------ Given information

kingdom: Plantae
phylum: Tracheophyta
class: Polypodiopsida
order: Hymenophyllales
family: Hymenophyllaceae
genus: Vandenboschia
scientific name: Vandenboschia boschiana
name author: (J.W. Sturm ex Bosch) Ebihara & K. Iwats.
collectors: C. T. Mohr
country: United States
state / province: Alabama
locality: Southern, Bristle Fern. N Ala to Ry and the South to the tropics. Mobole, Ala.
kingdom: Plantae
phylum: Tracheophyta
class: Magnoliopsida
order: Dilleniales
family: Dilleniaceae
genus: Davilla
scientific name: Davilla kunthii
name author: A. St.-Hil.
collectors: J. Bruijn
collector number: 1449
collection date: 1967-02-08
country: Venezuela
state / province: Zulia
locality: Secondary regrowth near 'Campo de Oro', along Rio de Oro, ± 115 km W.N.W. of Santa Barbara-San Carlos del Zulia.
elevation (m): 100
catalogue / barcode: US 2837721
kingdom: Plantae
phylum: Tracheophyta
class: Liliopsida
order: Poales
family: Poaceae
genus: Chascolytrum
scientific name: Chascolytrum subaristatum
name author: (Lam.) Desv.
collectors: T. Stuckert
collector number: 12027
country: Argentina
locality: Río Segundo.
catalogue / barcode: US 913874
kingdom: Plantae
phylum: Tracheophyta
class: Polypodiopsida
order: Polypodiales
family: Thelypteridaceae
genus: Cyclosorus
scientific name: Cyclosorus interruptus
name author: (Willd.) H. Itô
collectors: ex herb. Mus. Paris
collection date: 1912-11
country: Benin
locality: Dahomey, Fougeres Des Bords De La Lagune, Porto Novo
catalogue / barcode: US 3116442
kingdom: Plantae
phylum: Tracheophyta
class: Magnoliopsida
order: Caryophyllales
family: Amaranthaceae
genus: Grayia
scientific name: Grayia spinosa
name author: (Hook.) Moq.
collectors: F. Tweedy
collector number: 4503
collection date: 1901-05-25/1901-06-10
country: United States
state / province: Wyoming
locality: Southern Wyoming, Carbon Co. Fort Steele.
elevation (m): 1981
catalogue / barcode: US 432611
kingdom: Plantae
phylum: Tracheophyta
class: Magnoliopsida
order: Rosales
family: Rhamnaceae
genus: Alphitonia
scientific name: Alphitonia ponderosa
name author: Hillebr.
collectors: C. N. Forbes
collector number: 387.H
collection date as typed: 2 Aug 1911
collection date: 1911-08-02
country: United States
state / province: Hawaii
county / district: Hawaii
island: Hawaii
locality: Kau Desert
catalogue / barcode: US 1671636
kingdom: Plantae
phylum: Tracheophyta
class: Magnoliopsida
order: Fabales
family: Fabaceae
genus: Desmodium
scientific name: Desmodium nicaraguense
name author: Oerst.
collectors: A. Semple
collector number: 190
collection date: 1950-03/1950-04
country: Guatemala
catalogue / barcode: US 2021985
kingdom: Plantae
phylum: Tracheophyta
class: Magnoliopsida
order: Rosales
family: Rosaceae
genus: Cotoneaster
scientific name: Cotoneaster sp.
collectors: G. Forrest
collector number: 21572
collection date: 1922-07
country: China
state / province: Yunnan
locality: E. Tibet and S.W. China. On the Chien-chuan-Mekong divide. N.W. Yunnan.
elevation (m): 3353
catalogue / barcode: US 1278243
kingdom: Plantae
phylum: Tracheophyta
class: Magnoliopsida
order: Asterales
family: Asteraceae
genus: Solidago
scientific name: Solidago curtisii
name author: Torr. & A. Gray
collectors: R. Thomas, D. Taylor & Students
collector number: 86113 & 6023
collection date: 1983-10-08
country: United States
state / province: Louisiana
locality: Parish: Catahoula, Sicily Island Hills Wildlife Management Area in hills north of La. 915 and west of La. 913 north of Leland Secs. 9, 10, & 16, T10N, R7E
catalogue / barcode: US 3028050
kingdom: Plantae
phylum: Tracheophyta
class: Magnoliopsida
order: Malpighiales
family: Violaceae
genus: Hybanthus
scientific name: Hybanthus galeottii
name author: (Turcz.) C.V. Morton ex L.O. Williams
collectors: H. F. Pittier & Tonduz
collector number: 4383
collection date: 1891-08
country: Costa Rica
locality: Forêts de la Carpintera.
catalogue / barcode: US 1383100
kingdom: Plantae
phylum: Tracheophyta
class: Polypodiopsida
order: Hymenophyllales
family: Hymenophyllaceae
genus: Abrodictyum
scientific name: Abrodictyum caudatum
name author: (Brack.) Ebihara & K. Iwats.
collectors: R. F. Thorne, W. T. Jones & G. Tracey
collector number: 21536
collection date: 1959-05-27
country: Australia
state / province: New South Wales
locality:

------------

**Problem details**:
In every item above, change "locality" to "site" and leave the rest of the lines as they are.

**Output**:
kingdom: Plantae
phylum: Tracheophyta
class: Polypodiopsida
order: Hymenophyllales
family: Hymenophyllaceae
genus: Vandenboschia
scientific name: Vandenboschia boschiana
name author: (J.W. Sturm ex Bosch) Ebihara & K. Iwats.
collectors: C. T. Mohr
country: United States
state / province: Alabama
site: Southern, Bristle Fern. N Ala to Ry and the South to the tropics. Mobole, Ala.
kingdom: Plantae
phylum: Tracheophyta
class: Magnoliopsida
order: Dilleniales
family: Dilleniaceae
genus: Davilla
scientific name: Davilla kunthii
name author: A. St.-Hil.
collectors: J. Bruijn
collector number: 1449
collection date: 1967-02-08
country: Venezuela
state / province: Zulia
site: Secondary regrowth near 'Campo de Oro', along Rio de Oro, ± 115 km W.N.W. of Santa Barbara-San Carlos del Zulia.
elevation (m): 100
catalogue / barcode: US 2837721
kingdom: Plantae
phylum: Tracheophyta
class: Liliopsida
order: Poales
family: Poaceae
genus: Chascolytrum
scientific name: Chascolytrum subaristatum
name author: (Lam.) Desv.
collectors: T. Stuckert
collector number: 12027
country: Argentina
site: Río Segundo.
catalogue / barcode: US 913874
kingdom: Plantae
phylum: Tracheophyta
class: Polypodiopsida
order: Polypodiales
family: Thelypteridaceae
genus: Cyclosorus
scientific name: Cyclosorus interruptus
name author: (Willd.) H. Itô
collectors: ex herb. Mus. Paris
collection date: 1912-11
country: Benin
site: Dahomey, Fougeres Des Bords De La Lagune, Porto Novo
catalogue / barcode: US 3116442
kingdom: Plantae
phylum: Tracheophyta
class: Magnoliopsida
order: Caryophyllales
family: Amaranthaceae
genus: Grayia
scientific name: Grayia spinosa
name author: (Hook.) Moq.
collectors: F. Tweedy
collector number: 4503
collection date: 1901-05-25/1901-06-10
country: United States
state / province: Wyoming
site: Southern Wyoming, Carbon Co. Fort Steele.
elevation (m): 1981
catalogue / barcode: US 432611
kingdom: Plantae
phylum: Tracheophyta
class: Magnoliopsida
order: Rosales
family: Rhamnaceae
genus: Alphitonia
scientific name: Alphitonia ponderosa
name author: Hillebr.
collectors: C. N. Forbes
collector number: 387.H
collection date as typed: 2 Aug 1911
collection date: 1911-08-02
country: United States
state / province: Hawaii
county / district: Hawaii
island: Hawaii
site: Kau Desert
catalogue / barcode: US 1671636
kingdom: Plantae
phylum: Tracheophyta
class: Magnoliopsida
order: Fabales
family: Fabaceae
genus: Desmodium
scientific name: Desmodium nicaraguense
name author: Oerst.
collectors: A. Semple
collector number: 190
collection date: 1950-03/1950-04
country: Guatemala
catalogue / barcode: US 2021985
kingdom: Plantae
phylum: Tracheophyta
class: Magnoliopsida
order: Rosales
family: Rosaceae
genus: Cotoneaster
scientific name: Cotoneaster sp.
collectors: G. Forrest
collector number: 21572
collection date: 1922-07
country: China
state / province: Yunnan
site: E. Tibet and S.W. China. On the Chien-chuan-Mekong divide. N.W. Yunnan.
elevation (m): 3353
catalogue / barcode: US 1278243
kingdom: Plantae
phylum: Tracheophyta
class: Magnoliopsida
order: Asterales
family: Asteraceae
genus: Solidago
scientific name: Solidago curtisii
name author: Torr. & A. Gray
collectors: R. Thomas, D. Taylor & Students
collector number: 86113 & 6023
collection date: 1983-10-08
country: United States
state / province: Louisiana
site: Parish: Catahoula, Sicily Island Hills Wildlife Management Area in hills north of La. 915 and west of La. 913 north of Leland Secs. 9, 10, & 16, T10N, R7E
catalogue / barcode: US 3028050
kingdom: Plantae
phylum: Tracheophyta
class: Magnoliopsida
order: Malpighiales
family: Violaceae
genus: Hybanthus
scientific name: Hybanthus galeottii
name author: (Turcz.) C.V. Morton ex L.O. Williams
collectors: H. F. Pittier & Tonduz
collector number: 4383
collection date: 1891-08
country: Costa Rica
site: Forêts de la Carpintera.
catalogue / barcode: US 1383100
kingdom: Plantae
phylum: Tracheophyta
class: Polypodiopsida
order: Hymenophyllales
family: Hymenophyllaceae
genus: Abrodictyum
scientific name: Abrodictyum caudatum
name author: (Brack.) Ebihara & K. Iwats.
collectors: R. F. Thorne, W. T. Jones & G. Tracey
collector number: 21536
collection date: 1959-05-27
country: Australia
state / province: New South Wales
site:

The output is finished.